With the judgment herewith considered, the European Court of Justice held that, in such cases, the judge endowed with jurisdiction is that of the Member State in which the damage actually occurs, taking into account the reduction of the volume of sales suffered by the store and his consequent loss of profits, also noting that it is irrelevant that the internet websites in which the offer of objects falling within the selective distribution network should operate in Member states different from that of the court in which proceedings have been commenced.

ITALY RATIFIES THE AGREEMENT ON THE UNIFIED PATENT COURT

22/02/2017

On 10 February 2017 Italy ratified the agreement on the Unified Patent Court (UPC) thus becoming the twelfth Member States to ratify the agreement introducing a new system for European Patents. As of now he Agreement has already been ratified by Austria, Belgium, Bulgaria, Denmark, France, Luxembourg, the Netherlands, Portugal, Sweden and Finland. In order for the Court to become operational it is necessary that the agreement be ratified by thirteen States, including France, Germany and the United Kingdom. While ratification by France has already occurred and that of Germany appears to be a mere formality, the relations between the United Kingdom and the new Court will be more complex as a result of the Brexit vote.


 

With law no. 214 of 3 November 2016, conferring authorization on the Italian President Mr. Mattarella to ratify the agreement, new substantive measures have been introduced in our patent system, which concern the very core of patent protection and especially protection against so-called “indirect infringements”: the new 2bis paragraph of art. 66 of Legislative Decree no. 30/2005 now expressly recognises that the patent owner has the right to “prevent third parties … from supplying or offering to parties who lack the right of utilization of the patented invention the means connected to an essential element of that invention which is deemed necessary for its implementation within the territory of a State where the invention is protected, if the third party is aware of the suitability and destination of said means or should be aware whilst exercising ordinary diligence”.

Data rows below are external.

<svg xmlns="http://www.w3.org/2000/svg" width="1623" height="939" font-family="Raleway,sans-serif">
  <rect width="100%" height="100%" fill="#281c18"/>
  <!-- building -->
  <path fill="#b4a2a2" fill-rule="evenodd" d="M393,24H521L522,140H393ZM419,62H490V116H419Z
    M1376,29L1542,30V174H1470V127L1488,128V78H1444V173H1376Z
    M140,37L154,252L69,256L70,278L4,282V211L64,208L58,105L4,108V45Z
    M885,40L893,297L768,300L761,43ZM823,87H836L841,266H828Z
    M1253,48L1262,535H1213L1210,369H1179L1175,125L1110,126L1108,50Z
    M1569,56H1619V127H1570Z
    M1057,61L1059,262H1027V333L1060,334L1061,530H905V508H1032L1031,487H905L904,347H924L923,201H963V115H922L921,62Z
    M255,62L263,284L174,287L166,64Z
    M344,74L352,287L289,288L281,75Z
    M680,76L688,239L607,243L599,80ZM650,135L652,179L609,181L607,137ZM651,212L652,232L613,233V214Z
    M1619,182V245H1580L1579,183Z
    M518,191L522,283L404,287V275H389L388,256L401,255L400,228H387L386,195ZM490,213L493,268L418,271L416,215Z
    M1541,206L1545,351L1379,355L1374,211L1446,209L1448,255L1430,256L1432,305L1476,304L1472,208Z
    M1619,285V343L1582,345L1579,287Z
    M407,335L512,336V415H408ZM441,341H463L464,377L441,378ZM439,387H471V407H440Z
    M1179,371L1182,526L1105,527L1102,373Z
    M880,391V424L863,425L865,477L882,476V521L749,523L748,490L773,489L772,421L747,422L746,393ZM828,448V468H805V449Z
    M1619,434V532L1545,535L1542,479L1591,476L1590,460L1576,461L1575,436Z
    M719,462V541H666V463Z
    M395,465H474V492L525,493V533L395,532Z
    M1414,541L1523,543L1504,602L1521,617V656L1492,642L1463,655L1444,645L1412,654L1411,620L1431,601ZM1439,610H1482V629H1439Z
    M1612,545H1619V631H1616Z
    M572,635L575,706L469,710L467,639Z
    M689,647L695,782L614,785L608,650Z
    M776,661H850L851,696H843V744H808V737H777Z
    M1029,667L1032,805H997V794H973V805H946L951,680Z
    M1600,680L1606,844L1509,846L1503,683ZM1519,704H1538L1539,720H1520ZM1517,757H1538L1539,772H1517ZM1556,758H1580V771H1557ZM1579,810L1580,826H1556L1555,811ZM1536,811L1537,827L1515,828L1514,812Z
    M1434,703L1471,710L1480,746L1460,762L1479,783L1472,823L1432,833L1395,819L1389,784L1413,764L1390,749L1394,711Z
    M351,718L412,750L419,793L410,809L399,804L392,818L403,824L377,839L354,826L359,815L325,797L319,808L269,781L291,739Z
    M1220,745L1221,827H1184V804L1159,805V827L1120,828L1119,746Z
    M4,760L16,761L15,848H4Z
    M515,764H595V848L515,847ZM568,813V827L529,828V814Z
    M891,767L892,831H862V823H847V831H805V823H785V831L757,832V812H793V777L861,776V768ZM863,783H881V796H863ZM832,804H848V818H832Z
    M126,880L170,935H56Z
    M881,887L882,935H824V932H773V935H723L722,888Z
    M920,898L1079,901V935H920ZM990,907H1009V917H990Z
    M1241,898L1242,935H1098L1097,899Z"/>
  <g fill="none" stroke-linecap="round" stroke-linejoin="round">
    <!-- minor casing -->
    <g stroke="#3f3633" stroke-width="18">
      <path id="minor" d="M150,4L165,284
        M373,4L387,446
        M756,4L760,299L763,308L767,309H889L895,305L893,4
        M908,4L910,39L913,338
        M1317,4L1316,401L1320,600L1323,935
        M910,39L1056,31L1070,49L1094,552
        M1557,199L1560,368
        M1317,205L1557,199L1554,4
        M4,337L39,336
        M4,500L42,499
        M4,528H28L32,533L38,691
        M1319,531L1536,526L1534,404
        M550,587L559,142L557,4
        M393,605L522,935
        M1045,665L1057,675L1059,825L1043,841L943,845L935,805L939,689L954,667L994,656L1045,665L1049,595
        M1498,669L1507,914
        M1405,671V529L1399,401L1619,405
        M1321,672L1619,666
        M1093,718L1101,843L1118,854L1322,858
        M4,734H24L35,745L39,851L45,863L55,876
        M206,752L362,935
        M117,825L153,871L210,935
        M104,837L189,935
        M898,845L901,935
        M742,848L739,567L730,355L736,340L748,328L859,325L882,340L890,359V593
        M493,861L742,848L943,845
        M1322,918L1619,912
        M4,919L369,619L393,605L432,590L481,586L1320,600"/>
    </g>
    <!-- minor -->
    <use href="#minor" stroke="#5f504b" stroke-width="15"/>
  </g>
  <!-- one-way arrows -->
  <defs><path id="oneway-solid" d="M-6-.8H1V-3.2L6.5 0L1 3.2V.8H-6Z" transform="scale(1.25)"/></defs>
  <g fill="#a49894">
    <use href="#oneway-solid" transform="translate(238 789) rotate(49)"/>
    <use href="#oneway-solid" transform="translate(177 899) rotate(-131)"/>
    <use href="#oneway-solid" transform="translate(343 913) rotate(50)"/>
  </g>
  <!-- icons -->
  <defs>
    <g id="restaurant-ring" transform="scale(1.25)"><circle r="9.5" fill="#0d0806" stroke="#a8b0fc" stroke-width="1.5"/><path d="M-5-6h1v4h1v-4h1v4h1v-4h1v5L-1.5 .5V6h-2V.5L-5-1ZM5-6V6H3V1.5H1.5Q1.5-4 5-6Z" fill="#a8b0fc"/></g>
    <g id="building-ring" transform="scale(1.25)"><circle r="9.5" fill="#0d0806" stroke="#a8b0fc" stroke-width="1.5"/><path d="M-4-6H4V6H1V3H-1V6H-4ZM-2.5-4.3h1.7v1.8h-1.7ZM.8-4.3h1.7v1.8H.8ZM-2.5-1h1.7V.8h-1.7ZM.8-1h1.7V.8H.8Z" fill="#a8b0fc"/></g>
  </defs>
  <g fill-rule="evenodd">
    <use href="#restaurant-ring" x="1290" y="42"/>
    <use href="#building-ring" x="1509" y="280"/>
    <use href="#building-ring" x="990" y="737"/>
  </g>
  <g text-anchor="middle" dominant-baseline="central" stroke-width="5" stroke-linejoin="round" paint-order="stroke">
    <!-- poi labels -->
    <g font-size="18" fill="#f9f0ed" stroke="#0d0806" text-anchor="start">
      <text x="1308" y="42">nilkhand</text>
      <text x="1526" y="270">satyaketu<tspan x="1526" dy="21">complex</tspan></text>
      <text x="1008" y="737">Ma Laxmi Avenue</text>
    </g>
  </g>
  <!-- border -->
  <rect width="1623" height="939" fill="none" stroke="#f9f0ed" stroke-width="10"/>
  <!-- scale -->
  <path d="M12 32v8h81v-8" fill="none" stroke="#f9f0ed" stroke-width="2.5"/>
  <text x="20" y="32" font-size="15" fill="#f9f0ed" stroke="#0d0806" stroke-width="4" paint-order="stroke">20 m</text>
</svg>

It must be emphasised that indirect infringement does not necessarily require positive knowledge of the destination whereas it is enough that the third party “should have it whilst exercising ordinary diligence”. There is no indirect infringement “when the means are formed by products that are currently on the market, unless the third party does not induce the party to whom the means are supplied into committing” an infringement of the patent (as defined by the norm under consideration).

It must be noted that the provision makes no distinction between national and European patents, so that the above described principles will apply for both categories and the alterations of the substantive law will also apply to national patents.

Last month, the Justice Minister Mr. Andrea Orlando had identified a building in via San Barnaba 50 in Milan as the local headquarters of the Unified Patent Court. With the agreement now ratified, a further important step was taken towards a new patent system.